Japan is the canary. Same shaft, same gas, faster metabolism. It is absorbing the poison the rest of us cannot feel yet - and it is showing the symptoms first.
The bird has stopped singing.
So position not for the world as it was, but for the world that is arriving. The slow currency death is brutal for cash and for paper promises. It is kind to real things - energy, hard assets, gold, the boring stuff I keep writing about, the things that do not need cheap money to survive.
Why?
Because when governments solve debt problems by weakening money, the things priced in that money tend to rise - not because they changed, but because the measuring stick shrank.
The oldest rule of the coal mine still holds. When the canary stops singing, you do not climb down to study the bird. You head for the exit.
Honest question - what am I missing?
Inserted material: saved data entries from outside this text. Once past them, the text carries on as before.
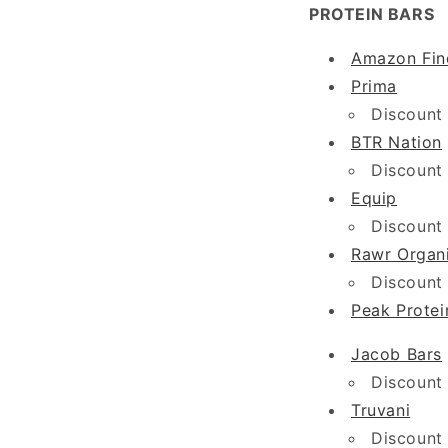
PROTEIN BARS
Amazon Fin
Prima
Discount
BTR Nation
Discount
Equip
Discount
Rawr Organ
Discount
Peak Protei
Jacob Bars
Discount
Truvani
Discount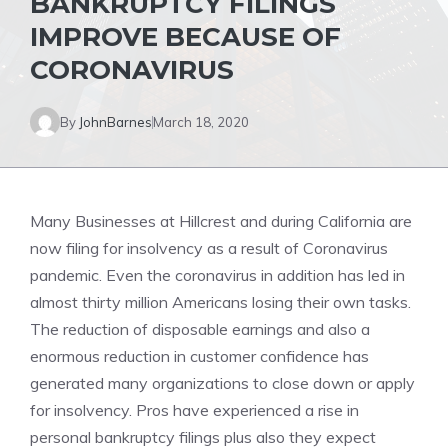
BANKRUPTCY FILINGS
IMPROVE BECAUSE OF
CORONAVIRUS
By
JohnBarnes
March 18, 2020
Many Businesses at Hillcrest and during California are
now filing for insolvency as a result of Coronavirus
pandemic. Even the coronavirus in addition has led in
almost thirty million Americans losing their own tasks.
The reduction of disposable earnings and also a
enormous reduction in customer confidence has
generated many organizations to close down or apply
for insolvency. Pros have experienced a rise in
personal bankruptcy filings plus also they expect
Let me know in the comments.
That’s it for today,
Jay Martin



Since you asked what you're missing: the single fact you put at the centre, that Japan's debt is held at home by its own savers and its central bank, is also what makes Japan a shaky template for the US. Same trap, different lungs.
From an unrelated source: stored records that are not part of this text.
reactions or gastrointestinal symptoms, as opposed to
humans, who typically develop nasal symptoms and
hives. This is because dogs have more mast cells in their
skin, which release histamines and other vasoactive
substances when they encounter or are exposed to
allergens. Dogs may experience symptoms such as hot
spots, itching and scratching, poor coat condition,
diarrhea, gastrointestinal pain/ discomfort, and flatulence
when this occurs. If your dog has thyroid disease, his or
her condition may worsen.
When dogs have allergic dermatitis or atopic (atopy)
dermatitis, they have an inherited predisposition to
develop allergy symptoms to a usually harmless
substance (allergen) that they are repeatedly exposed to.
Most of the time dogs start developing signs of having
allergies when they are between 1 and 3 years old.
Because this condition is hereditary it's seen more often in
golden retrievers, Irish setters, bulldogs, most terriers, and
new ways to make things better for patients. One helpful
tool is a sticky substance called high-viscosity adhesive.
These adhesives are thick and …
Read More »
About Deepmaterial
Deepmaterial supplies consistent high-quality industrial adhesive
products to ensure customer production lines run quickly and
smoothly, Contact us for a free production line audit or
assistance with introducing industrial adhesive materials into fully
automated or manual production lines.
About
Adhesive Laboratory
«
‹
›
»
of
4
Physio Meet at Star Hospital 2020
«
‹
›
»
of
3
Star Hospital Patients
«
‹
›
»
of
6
Domestically-held debt is the most stable kind there is. Captive holders can't rotate into another sovereign, and the central bank can pin yields almost indefinitely. That's why Japan has carried 250% for years without a creditor run: domestic financing is structural slack, not fragility. The US is financed the opposite way, heavily by foreign creditors who can rotate out, which puts its pressure point on the bond side rather than the currency side. So the two run closer to mirror images than to a sequence. Japan's weak spot is the currency while its bond base holds. the US has the reserve currency Japan lacks, but a creditor base that can actually leave. Both central banks pick the slow death, that part holds. Which death, and how fast, is set by the financing structure, and that's the one variable where Tokyo and Washington are opposites.
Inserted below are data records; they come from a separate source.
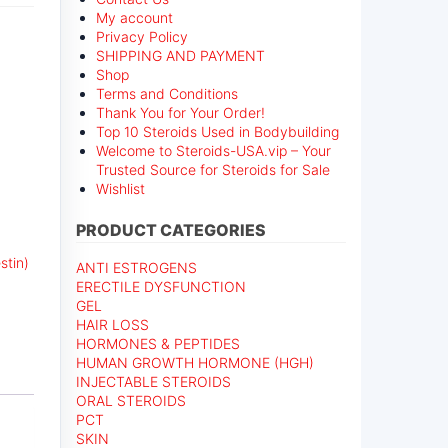
My account
Privacy Policy
SHIPPING AND PAYMENT
Shop
Terms and Conditions
Thank You for Your Order!
Top 10 Steroids Used in Bodybuilding
Welcome to Steroids-USA.vip – Your
Trusted Source for Steroids for Sale
Wishlist
PRODUCT CATEGORIES
stin)
ANTI ESTROGENS
ERECTILE DYSFUNCTION
GEL
HAIR LOSS
HORMONES & PEPTIDES
HUMAN GROWTH HORMONE (HGH)
INJECTABLE STEROIDS
ORAL STEROIDS
PCT
SKIN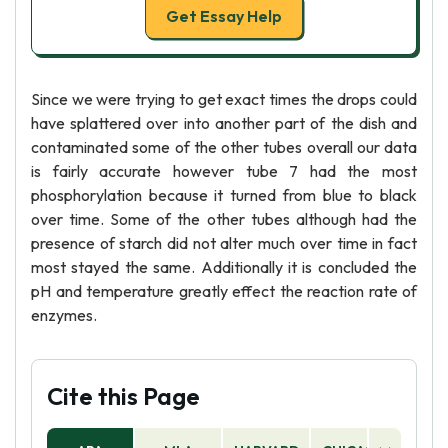
Get Essay Help
Since we were trying to get exact times the drops could
have splattered over into another part of the dish and
contaminated some of the other tubes overall our data
is fairly accurate however tube 7 had the most
phosphorylation because it turned from blue to black
over time. Some of the other tubes although had the
presence of starch did not alter much over time in fact
most stayed the same. Additionally it is concluded the
pH and temperature greatly effect the reaction rate of
enzymes.
Cite this Page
The part I'd watch hardest is the one you flagged as unmeasurable: the carry trade. The 2024 tremor mattered less for its size than for what it revealed, a quarter-point was enough to move global markets, which tells you the position is crowded and one-way. The risk there is less the level of Japanese rates than the shape of the position, leveraged and single-direction, unwinding through one door at once. You can't price that tail ahead of time, which is exactly why it stays underpriced until it doesn't.
Excellent explanation on Japan, did you read my comments on last week's essay? I need to check but have the figure of 300% debt in my mind. Regardless, the carry trade is indeed the biggest unknown consequence now. I still think that the new Japanese government is going to press on with economy expansion, funded by cash. Hence the dumping of Treasury Bonds - and the interest rate shift, honestly I have read that is a consequence of Trump's rudeness to the PM.
Then what happens?!!!
One thing I would love your take on is the emerging sub prime scenario. The AI goldrush has stimulated speculative data centres developments, mostly funded by banks rather than IPOs etc. with very obvious due diligence failures also emerging. All of a sudden annual reviews are flagging cold feet over loan terms and timescales, and silent on logistics and real world dependencies like the supply of diesel to fuel backup generators, or inadequate generation capacity and inadequate grid capacity likewise affected by current real world issues! Not so subtly, the banks are once again repackaging and offloading this debt targeting institutional investors. The regulators are doing nothing, and governments are saying that they want to deregulate 2010 controls further???!!!